O que é possível afirmar sobre as controvertidas experiências fora do corpo?

Platão provavelmente responderia que sim, como sugerem os diálogos de A República sobre o armênio Er, e sua famosa alegoria da caverna. E seu aluno, Aristóteles, também demonstraria que o Sol gira em torno da Terra, fundamentado na trigonometria – um dos recursos científicos mais avançados da época. Ambos eram pensadores ilustres buscando conhecer as coisas, quer pelas ciências exatas, quer pela reflexão filosófica. Nenhum era infalível.

Mas ainda hoje queremos uma resposta infalível para a pergunta: saímos do corpo?

viagem astralMuita gente “sabe que sim”. Para estes, a experiência pessoal é prova suficiente para responder a este problema. Entretanto, se assim fosse, não existiria ilusão, nem truques de mágica, nem engano, nem alucinações individuais ou coletivas. Bastaria a confirmação das percepções pessoais para que algo fosse ratificado como verdadeiro.

Faça o clássico experimento de ilusão térmica com água e outros com os quais conseguimos “enganar” nossas percepções (confira alguns aqui e aqui). Ou tenha uma experiência fora do corpo e perceba como nem tudo no seu quarto continua no mesmo lugar. Assim sendo, por que devemos considerar que a experiência pessoal – por mais que aparente ser real – é infalível para aferir a “realidade”?

Aliás, nossos sentidos nos mostram o Sol girando em torno da Terra, diariamente, e não o contrário. Ninguém, por “experiência pessoal”, concluiria que nosso planeta circunda aquele astro à velocidade de 30km/s, além disso, girando em torno do próprio eixo a 1.700km/h.

Mas uma coisa é fato: as experiências fora do corpo (EFCs) são percebidas como reais, objetivas, não simplesmente imaginadas ou subjetivas. E não se tratam de experiências mais frequentes em indivíduos com quadros de doença psiquiátrica.
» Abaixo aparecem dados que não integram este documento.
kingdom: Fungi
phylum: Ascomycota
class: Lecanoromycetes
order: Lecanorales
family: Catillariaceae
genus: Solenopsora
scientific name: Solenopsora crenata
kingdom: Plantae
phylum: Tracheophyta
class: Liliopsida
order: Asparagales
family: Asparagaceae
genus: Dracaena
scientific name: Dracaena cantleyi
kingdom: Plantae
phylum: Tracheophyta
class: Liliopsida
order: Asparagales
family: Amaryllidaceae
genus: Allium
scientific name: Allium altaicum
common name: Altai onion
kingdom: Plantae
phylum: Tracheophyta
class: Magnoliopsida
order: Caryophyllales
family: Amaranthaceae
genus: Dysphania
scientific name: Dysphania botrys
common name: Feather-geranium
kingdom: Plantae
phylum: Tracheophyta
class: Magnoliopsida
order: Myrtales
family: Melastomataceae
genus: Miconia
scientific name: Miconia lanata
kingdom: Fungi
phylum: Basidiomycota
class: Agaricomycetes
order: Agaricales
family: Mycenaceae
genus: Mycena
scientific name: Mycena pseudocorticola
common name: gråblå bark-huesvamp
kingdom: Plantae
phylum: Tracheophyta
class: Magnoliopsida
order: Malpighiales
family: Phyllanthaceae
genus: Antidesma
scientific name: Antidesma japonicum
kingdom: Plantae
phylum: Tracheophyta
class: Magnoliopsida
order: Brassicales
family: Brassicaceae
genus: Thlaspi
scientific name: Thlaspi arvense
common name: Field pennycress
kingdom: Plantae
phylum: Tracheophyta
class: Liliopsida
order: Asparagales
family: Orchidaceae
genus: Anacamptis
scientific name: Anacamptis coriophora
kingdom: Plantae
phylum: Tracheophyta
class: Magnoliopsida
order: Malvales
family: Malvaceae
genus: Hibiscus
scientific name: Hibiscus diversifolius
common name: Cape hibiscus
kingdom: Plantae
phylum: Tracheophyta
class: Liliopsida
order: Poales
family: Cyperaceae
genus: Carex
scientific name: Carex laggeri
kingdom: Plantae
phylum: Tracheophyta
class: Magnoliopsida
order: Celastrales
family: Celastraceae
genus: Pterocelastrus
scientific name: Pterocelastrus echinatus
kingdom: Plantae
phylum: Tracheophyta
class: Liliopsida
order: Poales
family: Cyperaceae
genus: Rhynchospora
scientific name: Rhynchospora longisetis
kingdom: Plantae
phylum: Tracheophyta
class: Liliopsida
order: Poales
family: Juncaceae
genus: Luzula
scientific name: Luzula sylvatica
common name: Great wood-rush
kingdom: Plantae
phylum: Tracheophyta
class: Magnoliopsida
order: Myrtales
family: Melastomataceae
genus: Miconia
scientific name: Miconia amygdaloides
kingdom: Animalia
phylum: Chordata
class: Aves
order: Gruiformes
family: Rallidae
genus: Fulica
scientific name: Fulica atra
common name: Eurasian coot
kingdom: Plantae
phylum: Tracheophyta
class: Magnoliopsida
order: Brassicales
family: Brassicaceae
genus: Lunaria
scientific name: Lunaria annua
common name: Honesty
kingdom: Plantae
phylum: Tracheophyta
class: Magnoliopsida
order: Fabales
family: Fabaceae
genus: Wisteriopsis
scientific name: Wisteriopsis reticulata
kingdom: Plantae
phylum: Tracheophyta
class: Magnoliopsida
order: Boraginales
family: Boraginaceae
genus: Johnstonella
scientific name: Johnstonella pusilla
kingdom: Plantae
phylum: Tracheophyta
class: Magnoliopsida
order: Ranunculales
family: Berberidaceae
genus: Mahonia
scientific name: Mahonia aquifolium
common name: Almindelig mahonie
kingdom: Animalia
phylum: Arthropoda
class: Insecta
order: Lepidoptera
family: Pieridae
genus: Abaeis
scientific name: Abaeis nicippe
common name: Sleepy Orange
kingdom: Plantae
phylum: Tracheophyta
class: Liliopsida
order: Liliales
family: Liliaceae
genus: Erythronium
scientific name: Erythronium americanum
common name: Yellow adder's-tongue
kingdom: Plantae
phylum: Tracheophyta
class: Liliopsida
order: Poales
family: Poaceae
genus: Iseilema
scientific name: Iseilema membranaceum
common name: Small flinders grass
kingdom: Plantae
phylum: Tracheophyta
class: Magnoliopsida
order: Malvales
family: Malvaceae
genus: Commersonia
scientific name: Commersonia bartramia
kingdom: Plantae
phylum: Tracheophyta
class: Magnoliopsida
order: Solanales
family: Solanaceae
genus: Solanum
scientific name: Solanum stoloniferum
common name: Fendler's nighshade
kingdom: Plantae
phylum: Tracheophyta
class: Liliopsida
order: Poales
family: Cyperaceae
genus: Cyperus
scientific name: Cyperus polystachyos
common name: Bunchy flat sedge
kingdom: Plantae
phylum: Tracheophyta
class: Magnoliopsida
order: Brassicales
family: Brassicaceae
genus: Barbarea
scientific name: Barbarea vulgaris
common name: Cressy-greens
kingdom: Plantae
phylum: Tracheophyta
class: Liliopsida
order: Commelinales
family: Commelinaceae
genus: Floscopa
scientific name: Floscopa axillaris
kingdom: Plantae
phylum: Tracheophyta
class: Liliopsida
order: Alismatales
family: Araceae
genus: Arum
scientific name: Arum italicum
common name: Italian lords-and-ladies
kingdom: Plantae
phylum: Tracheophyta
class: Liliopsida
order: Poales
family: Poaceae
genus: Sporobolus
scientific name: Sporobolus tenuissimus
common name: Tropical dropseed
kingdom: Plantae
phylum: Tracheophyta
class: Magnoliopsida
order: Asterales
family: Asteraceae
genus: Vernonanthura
Imagine-se levantando a mão direita e, em seguida, levante a mão direita. Esta é a mesma diferença entre a experiência de estar fora do corpo e a experiência de imaginar-se fora do corpo.

As EFCs também se apresentam de modo diferente de uma alucinação febril ou sonho, por exemplo. Estes últimos costumam revelar-se “irreais” a partir do momento em que o indivíduo acorda ou retorna ao seu estado de consciência normal. Inversamente, após a EFC característica, a lembrança é de que se estava “acordado fora do corpo”, enquanto o corpo dormia (sem falar de EFCs mais raras que ocorrem ao caminhar, correr, praticar esporte, sofrer um acidente etc).

Real ou não, a EFC não é algo explicável como fruto de simples e corriqueira imaginação.

mente

Outras pessoas, por sua vez, “sabem que não”. Não saímos do corpo e ponto final – são meras experiências alucinatórias. Há pesquisas como a do neurocientista Olaf Blanke produzindo a percepção de que uma prótese é, de fato, parte do corpo da pessoa, ou induzindo EFCs a partir da ativação de determinadas áreas cerebrais.

Mas estas pesquisas não são suficientes para eliminar a hipotética existência de um espírito que sai do corpo, da mesma maneira que produzir a experiência ilusória da mão biológica em uma prótese, ou mesmo a experiência dos membros-fantasma, não é suficiente para negar a existência de mãos ou membros biológicos materiais e objetivos.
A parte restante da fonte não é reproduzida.